Solvency funding further complicates MEPPs in that its results are highly volatile. This funding volatility translates into either an unreasonably low level of benefits or benefit level volatility. Neither of which are desirable for MEPPs, or any pension plan. The current significant funding requirements due to solvency shortfalls caused by continued low long-term interest rates and challenging market conditions have magnified this issue. In the absence of funding reforms, federally registered MEPPs will have to reduce benefits and advise their members that these benefit reductions are the direct result of the current regulations and the Federal government's failure to act and implement measures appropriate for MEPPs.

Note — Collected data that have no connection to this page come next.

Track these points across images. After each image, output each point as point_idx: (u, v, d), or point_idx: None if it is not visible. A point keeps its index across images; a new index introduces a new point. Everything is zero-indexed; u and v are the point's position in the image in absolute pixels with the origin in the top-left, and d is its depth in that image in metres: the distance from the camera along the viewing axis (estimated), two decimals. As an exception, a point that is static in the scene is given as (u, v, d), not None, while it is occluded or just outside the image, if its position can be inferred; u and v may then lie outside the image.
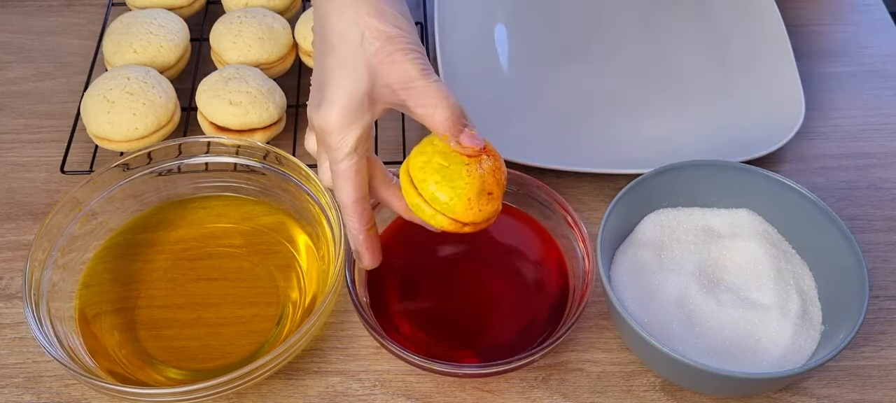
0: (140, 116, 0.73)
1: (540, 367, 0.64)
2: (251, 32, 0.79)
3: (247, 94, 0.74)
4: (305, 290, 0.67)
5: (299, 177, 0.69)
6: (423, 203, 0.59)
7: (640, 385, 0.64)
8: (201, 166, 0.72)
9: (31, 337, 0.65)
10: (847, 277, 0.63)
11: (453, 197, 0.58)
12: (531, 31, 0.89)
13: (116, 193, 0.70)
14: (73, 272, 0.67)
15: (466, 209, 0.58)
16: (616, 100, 0.83)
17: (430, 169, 0.59)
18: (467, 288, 0.68)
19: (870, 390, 0.64)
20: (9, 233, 0.73)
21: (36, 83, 0.86)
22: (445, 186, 0.58)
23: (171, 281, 0.68)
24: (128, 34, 0.79)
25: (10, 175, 0.78)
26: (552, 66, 0.86)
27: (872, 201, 0.75)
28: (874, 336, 0.66)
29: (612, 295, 0.61)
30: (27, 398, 0.64)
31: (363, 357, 0.66)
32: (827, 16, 0.93)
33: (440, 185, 0.58)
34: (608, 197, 0.66)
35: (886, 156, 0.78)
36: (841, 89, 0.85)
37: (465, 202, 0.58)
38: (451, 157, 0.59)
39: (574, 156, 0.76)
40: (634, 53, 0.86)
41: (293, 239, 0.70)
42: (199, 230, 0.71)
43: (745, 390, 0.62)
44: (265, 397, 0.63)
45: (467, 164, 0.58)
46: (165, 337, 0.65)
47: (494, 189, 0.59)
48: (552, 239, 0.69)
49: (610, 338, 0.66)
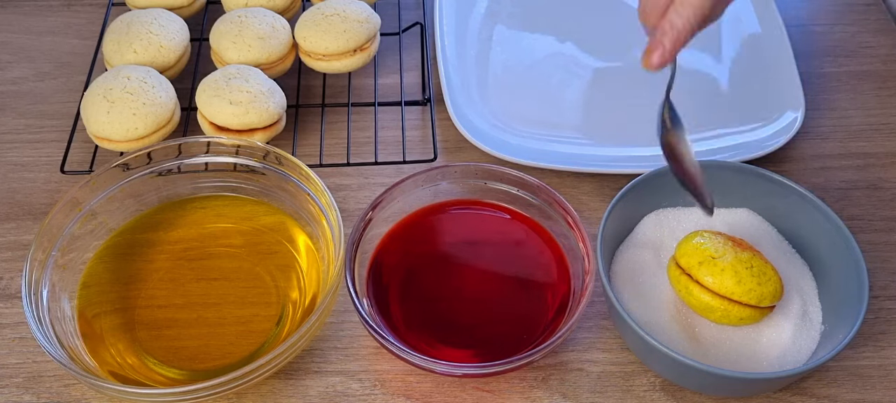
0: (140, 116, 0.73)
1: (540, 367, 0.65)
2: (251, 32, 0.79)
3: (247, 94, 0.74)
4: (305, 290, 0.67)
5: (299, 177, 0.69)
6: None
7: (640, 385, 0.64)
8: (201, 166, 0.72)
9: (31, 337, 0.65)
10: (847, 277, 0.63)
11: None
12: (531, 32, 0.89)
13: (116, 193, 0.70)
14: (73, 272, 0.67)
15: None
16: (616, 100, 0.83)
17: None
18: (467, 288, 0.68)
19: (870, 390, 0.64)
20: (9, 233, 0.73)
21: (36, 83, 0.86)
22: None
23: (171, 281, 0.68)
24: (128, 34, 0.79)
25: (10, 175, 0.78)
26: (552, 67, 0.86)
27: (872, 201, 0.75)
28: (874, 336, 0.66)
29: (611, 295, 0.61)
30: (27, 398, 0.64)
31: (363, 357, 0.66)
32: (827, 16, 0.93)
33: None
34: (608, 197, 0.67)
35: (886, 156, 0.78)
36: (841, 89, 0.85)
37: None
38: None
39: (574, 156, 0.76)
40: (635, 54, 0.86)
41: (293, 239, 0.70)
42: (198, 230, 0.71)
43: (745, 390, 0.62)
44: (265, 397, 0.63)
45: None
46: (165, 337, 0.65)
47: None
48: (552, 239, 0.69)
49: (610, 338, 0.66)
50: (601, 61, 0.86)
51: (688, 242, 0.62)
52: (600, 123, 0.80)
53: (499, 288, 0.67)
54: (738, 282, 0.60)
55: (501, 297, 0.67)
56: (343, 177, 0.77)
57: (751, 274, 0.60)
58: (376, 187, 0.75)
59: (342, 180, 0.76)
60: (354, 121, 0.81)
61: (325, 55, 0.80)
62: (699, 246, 0.62)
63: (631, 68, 0.85)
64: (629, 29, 0.89)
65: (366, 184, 0.76)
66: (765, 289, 0.60)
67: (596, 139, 0.79)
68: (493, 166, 0.70)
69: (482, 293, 0.67)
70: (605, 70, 0.85)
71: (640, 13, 0.63)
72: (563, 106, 0.82)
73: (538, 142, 0.78)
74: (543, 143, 0.78)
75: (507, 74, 0.85)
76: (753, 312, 0.61)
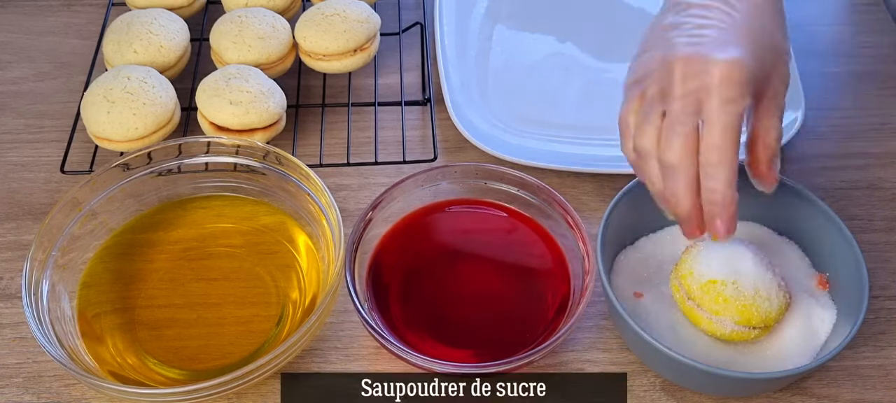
0: (140, 116, 0.73)
1: (540, 367, 0.64)
2: (251, 32, 0.79)
3: (247, 94, 0.74)
4: (305, 290, 0.67)
5: (299, 177, 0.69)
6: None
7: (640, 385, 0.64)
8: (201, 166, 0.72)
9: (31, 337, 0.65)
10: (847, 277, 0.62)
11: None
12: (531, 32, 0.89)
13: (116, 193, 0.70)
14: (73, 272, 0.67)
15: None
16: (617, 101, 0.83)
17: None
18: (467, 288, 0.68)
19: (870, 390, 0.63)
20: (9, 233, 0.73)
21: (36, 83, 0.86)
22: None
23: (171, 281, 0.68)
24: (128, 34, 0.79)
25: (10, 175, 0.78)
26: (552, 67, 0.86)
27: (872, 201, 0.75)
28: (874, 336, 0.66)
29: (611, 295, 0.61)
30: (27, 398, 0.64)
31: (363, 357, 0.66)
32: (827, 16, 0.93)
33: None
34: (608, 197, 0.66)
35: (886, 156, 0.78)
36: (841, 89, 0.84)
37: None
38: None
39: (574, 156, 0.76)
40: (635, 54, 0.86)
41: (293, 239, 0.70)
42: (199, 230, 0.71)
43: (745, 390, 0.62)
44: (265, 397, 0.63)
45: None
46: (165, 337, 0.65)
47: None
48: (552, 239, 0.69)
49: (610, 338, 0.66)
50: (601, 61, 0.86)
51: (689, 262, 0.62)
52: (601, 123, 0.80)
53: (499, 287, 0.67)
54: (741, 312, 0.59)
55: (501, 297, 0.67)
56: (343, 177, 0.77)
57: (754, 303, 0.59)
58: (376, 187, 0.74)
59: (342, 180, 0.76)
60: (354, 121, 0.81)
61: (325, 55, 0.80)
62: (701, 275, 0.60)
63: (631, 68, 0.85)
64: (629, 29, 0.89)
65: (366, 184, 0.76)
66: (769, 317, 0.60)
67: (596, 139, 0.79)
68: (493, 166, 0.70)
69: (482, 293, 0.67)
70: (606, 70, 0.85)
71: (661, 200, 0.59)
72: (564, 106, 0.82)
73: (538, 142, 0.78)
74: (543, 143, 0.78)
75: (507, 74, 0.85)
76: (760, 332, 0.61)
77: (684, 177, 0.56)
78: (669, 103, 0.56)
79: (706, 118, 0.55)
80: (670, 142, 0.56)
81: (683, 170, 0.56)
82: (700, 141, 0.56)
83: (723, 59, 0.55)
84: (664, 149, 0.56)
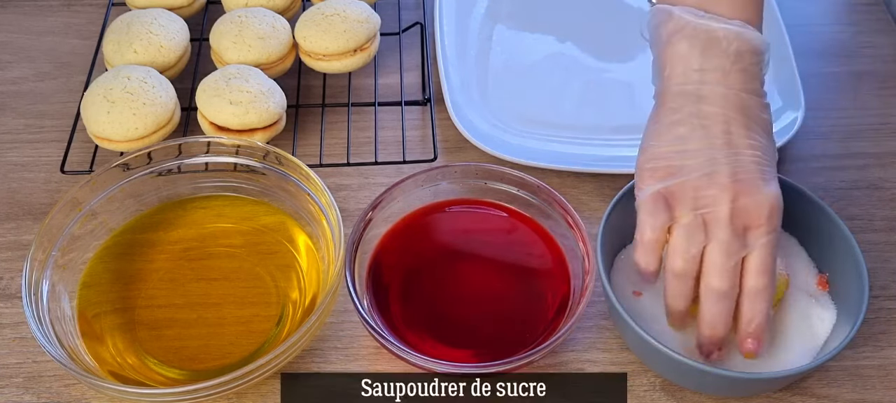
0: (140, 116, 0.73)
1: (540, 367, 0.64)
2: (251, 32, 0.79)
3: (247, 94, 0.74)
4: (305, 290, 0.67)
5: (299, 177, 0.69)
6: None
7: (640, 385, 0.64)
8: (201, 166, 0.72)
9: (31, 337, 0.65)
10: (847, 277, 0.62)
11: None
12: (531, 32, 0.89)
13: (116, 193, 0.70)
14: (73, 272, 0.67)
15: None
16: (617, 101, 0.83)
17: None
18: (467, 288, 0.68)
19: (870, 390, 0.63)
20: (9, 233, 0.73)
21: (36, 83, 0.86)
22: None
23: (171, 281, 0.68)
24: (128, 34, 0.79)
25: (10, 175, 0.78)
26: (552, 67, 0.86)
27: (872, 201, 0.75)
28: (874, 336, 0.66)
29: (611, 295, 0.61)
30: (27, 398, 0.64)
31: (363, 357, 0.66)
32: (827, 16, 0.93)
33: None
34: (608, 197, 0.66)
35: (886, 156, 0.78)
36: (841, 89, 0.84)
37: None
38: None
39: (574, 156, 0.76)
40: (635, 55, 0.86)
41: (293, 239, 0.70)
42: (199, 230, 0.71)
43: (745, 390, 0.62)
44: (265, 397, 0.63)
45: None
46: (165, 337, 0.65)
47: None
48: (552, 239, 0.69)
49: (610, 338, 0.66)
50: (601, 61, 0.86)
51: None
52: (600, 123, 0.80)
53: (499, 287, 0.67)
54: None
55: (501, 297, 0.67)
56: (343, 177, 0.77)
57: None
58: (376, 187, 0.75)
59: (342, 180, 0.76)
60: (354, 121, 0.81)
61: (325, 55, 0.80)
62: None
63: (631, 68, 0.85)
64: (629, 29, 0.89)
65: (366, 184, 0.76)
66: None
67: (596, 139, 0.79)
68: (493, 166, 0.70)
69: (482, 293, 0.67)
70: (606, 70, 0.85)
71: (680, 317, 0.61)
72: (564, 106, 0.82)
73: (538, 142, 0.78)
74: (543, 143, 0.78)
75: (507, 74, 0.85)
76: None
77: (730, 304, 0.58)
78: (718, 229, 0.57)
79: (752, 247, 0.58)
80: (723, 269, 0.57)
81: (730, 298, 0.58)
82: (742, 268, 0.58)
83: (773, 192, 0.58)
84: (713, 275, 0.58)
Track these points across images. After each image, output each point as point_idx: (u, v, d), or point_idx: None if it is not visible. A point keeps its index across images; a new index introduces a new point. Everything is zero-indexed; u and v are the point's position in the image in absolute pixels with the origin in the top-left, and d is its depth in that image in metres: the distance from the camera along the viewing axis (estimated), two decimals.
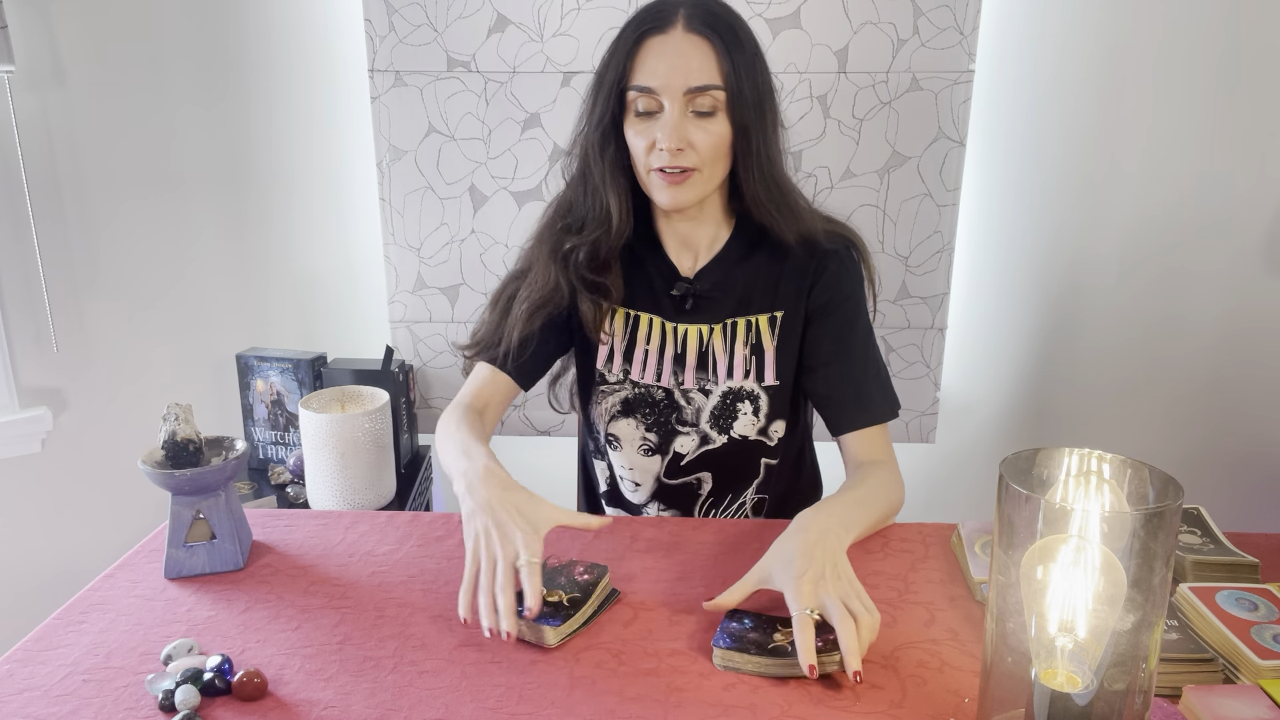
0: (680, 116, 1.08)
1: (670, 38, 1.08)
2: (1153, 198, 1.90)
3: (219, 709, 0.79)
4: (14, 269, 1.82)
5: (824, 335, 1.20)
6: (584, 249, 1.19)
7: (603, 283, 1.21)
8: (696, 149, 1.09)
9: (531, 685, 0.82)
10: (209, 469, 0.98)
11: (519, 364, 1.22)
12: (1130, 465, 0.69)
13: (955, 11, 1.73)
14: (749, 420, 1.22)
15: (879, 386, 1.21)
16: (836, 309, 1.20)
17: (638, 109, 1.11)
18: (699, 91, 1.07)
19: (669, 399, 1.24)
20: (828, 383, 1.20)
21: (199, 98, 1.88)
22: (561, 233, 1.21)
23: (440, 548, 1.08)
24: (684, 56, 1.07)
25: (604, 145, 1.15)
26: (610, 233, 1.18)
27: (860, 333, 1.21)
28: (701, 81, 1.07)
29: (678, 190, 1.11)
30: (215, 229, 1.95)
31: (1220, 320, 1.94)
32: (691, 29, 1.08)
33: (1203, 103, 1.84)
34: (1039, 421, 2.05)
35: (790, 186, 1.17)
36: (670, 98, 1.08)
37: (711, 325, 1.22)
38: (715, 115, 1.09)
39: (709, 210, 1.20)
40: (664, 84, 1.08)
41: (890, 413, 1.20)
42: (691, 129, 1.09)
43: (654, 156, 1.11)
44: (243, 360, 1.90)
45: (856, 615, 0.85)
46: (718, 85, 1.07)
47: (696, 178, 1.11)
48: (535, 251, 1.24)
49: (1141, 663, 0.66)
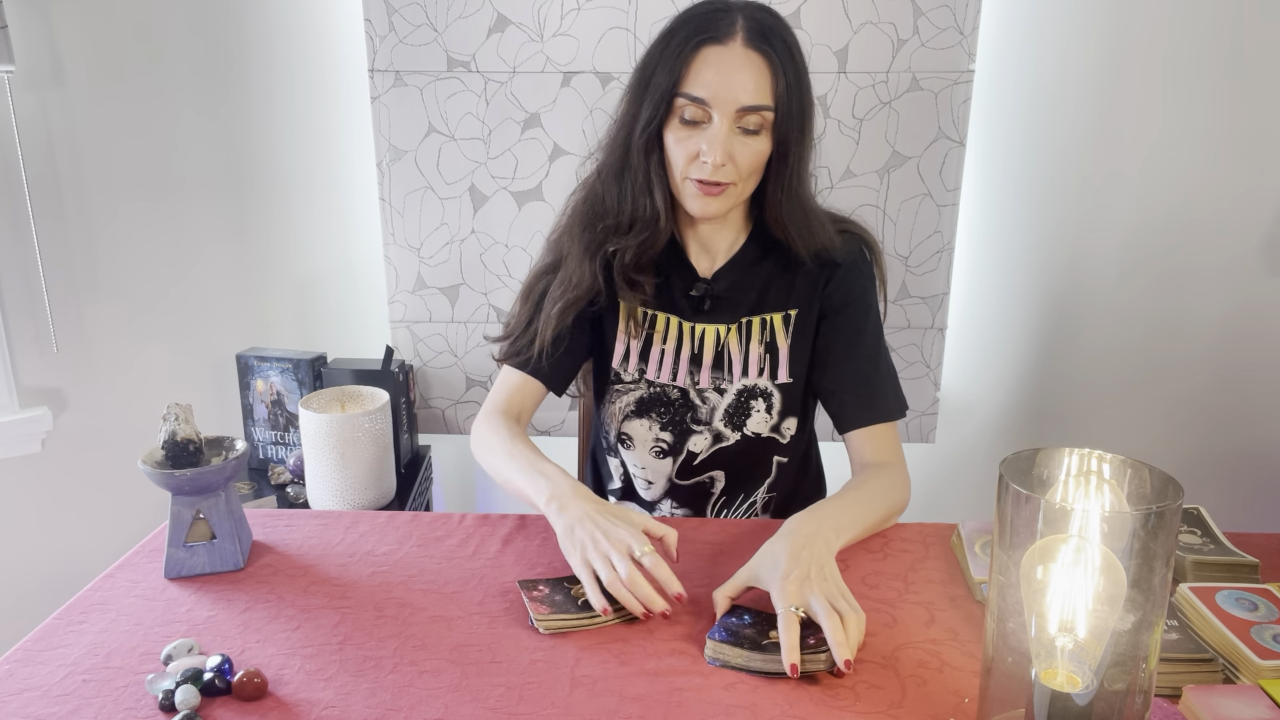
0: (728, 133, 1.07)
1: (729, 50, 1.06)
2: (1153, 198, 1.90)
3: (219, 709, 0.79)
4: (14, 269, 1.82)
5: (835, 333, 1.21)
6: (630, 252, 1.17)
7: (640, 281, 1.20)
8: (737, 165, 1.09)
9: (531, 685, 0.82)
10: (209, 469, 0.98)
11: (552, 364, 1.22)
12: (1130, 465, 0.69)
13: (955, 11, 1.73)
14: (762, 417, 1.22)
15: (887, 386, 1.21)
16: (848, 307, 1.20)
17: (684, 116, 1.09)
18: (751, 110, 1.06)
19: (684, 399, 1.24)
20: (837, 379, 1.20)
21: (199, 98, 1.88)
22: (601, 232, 1.19)
23: (440, 548, 1.08)
24: (742, 73, 1.05)
25: (649, 149, 1.13)
26: (657, 236, 1.17)
27: (870, 332, 1.21)
28: (756, 101, 1.06)
29: (711, 201, 1.11)
30: (215, 229, 1.95)
31: (1220, 320, 1.94)
32: (751, 44, 1.06)
33: (1203, 103, 1.84)
34: (1039, 421, 2.05)
35: (812, 206, 1.17)
36: (721, 112, 1.06)
37: (728, 325, 1.22)
38: (760, 134, 1.08)
39: (732, 216, 1.21)
40: (718, 98, 1.06)
41: (898, 412, 1.20)
42: (736, 145, 1.08)
43: (694, 167, 1.10)
44: (243, 360, 1.90)
45: (842, 614, 0.85)
46: (769, 106, 1.07)
47: (731, 191, 1.11)
48: (567, 246, 1.22)
49: (1141, 663, 0.66)
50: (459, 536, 1.10)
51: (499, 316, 1.93)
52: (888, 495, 1.12)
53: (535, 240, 1.87)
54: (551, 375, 1.23)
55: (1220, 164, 1.86)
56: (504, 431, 1.15)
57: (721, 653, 0.86)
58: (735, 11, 1.08)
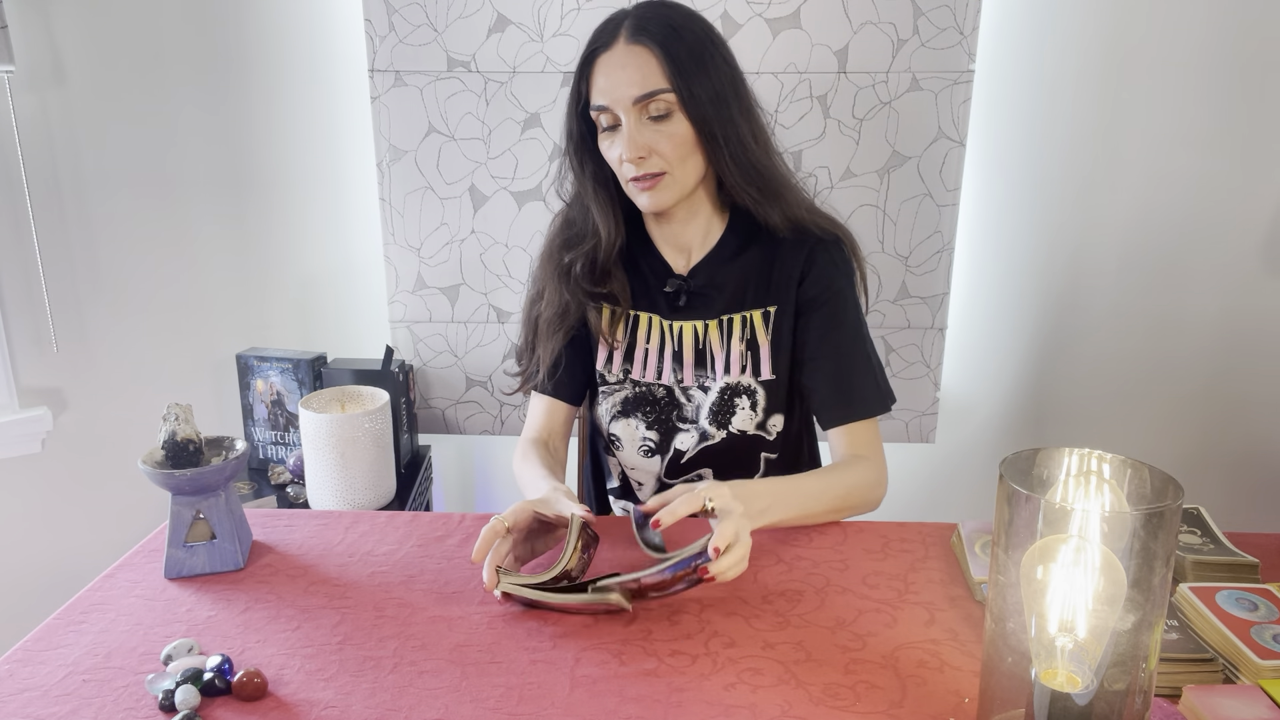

We note that the federal jurisdiction is the last major pension regulator to still require MEPPs to be subject to solvency funding. This poses another significant risk to MEPPs if the jurisdiction of registration is forced to change. For example, if a large federally regulated employer were to join a MEPP currently registered in Ontario - and exempt from solvency funding - resulting in the jurisdiction of registration becoming Federal, this could result in extensive benefit reductions as a result of now being required to fund on a solvency basis.
The PBSA currently permits a Negotiated Contribution Plan to make an amendment that has the effect of reducing pension benefits or pension benefit credits, subject to the authorization of the Superintendent. MEBCO believes that this current requirement for Negotiated Contribution Plans to receive regulatory approval of reductions in accrued benefits should be eliminated. Experience elsewhere suggests that this is problematic and unneeded. It delays required balancing of benefits and contributions. It requires intervention by someone who is not close to the situation and who may be more interested in uniformity among plans than in recognition of real differences between plans. And the patchwork of differing rules is a nightmare for multi- jurisdictional MEPPs.
Lastly, another key issue of great importance is the computation of transfer values for MEPPs. MEBCO is opposed to providing transfer values from MEPPs at all, as that permits a terminating participant to convert the defined benefit type pension negotiated by the union into a defined contribution account. If transfer values continue to be available, MEBCO strongly recommends that MEPPs be permitted to determine the amount as the funded percentage determined on a going concern basis (but not in excess of 100%). This will recognize the risk of a post-transfer benefit reduction and, given the emerging pattern in other provinces, it will promote uniformity among jurisdictions and within multi-jurisdictional plans.
In closing, MEBCO would like to highlight that the MEPP model continues to be a success story among the otherwise bleak picture of private sector defined benefit type pension plans. MEBCO supports a regulatory framework specific to MEPPs, including an exemption from the solvency funding requirements, to maintain their continued success in serving the participants and their employers well. MEBCO representatives are available to meet with you to facilitate the process of establishing the appropriate regulatory framework for MEPPs. Thank you for the opportunity to express our views in this submission.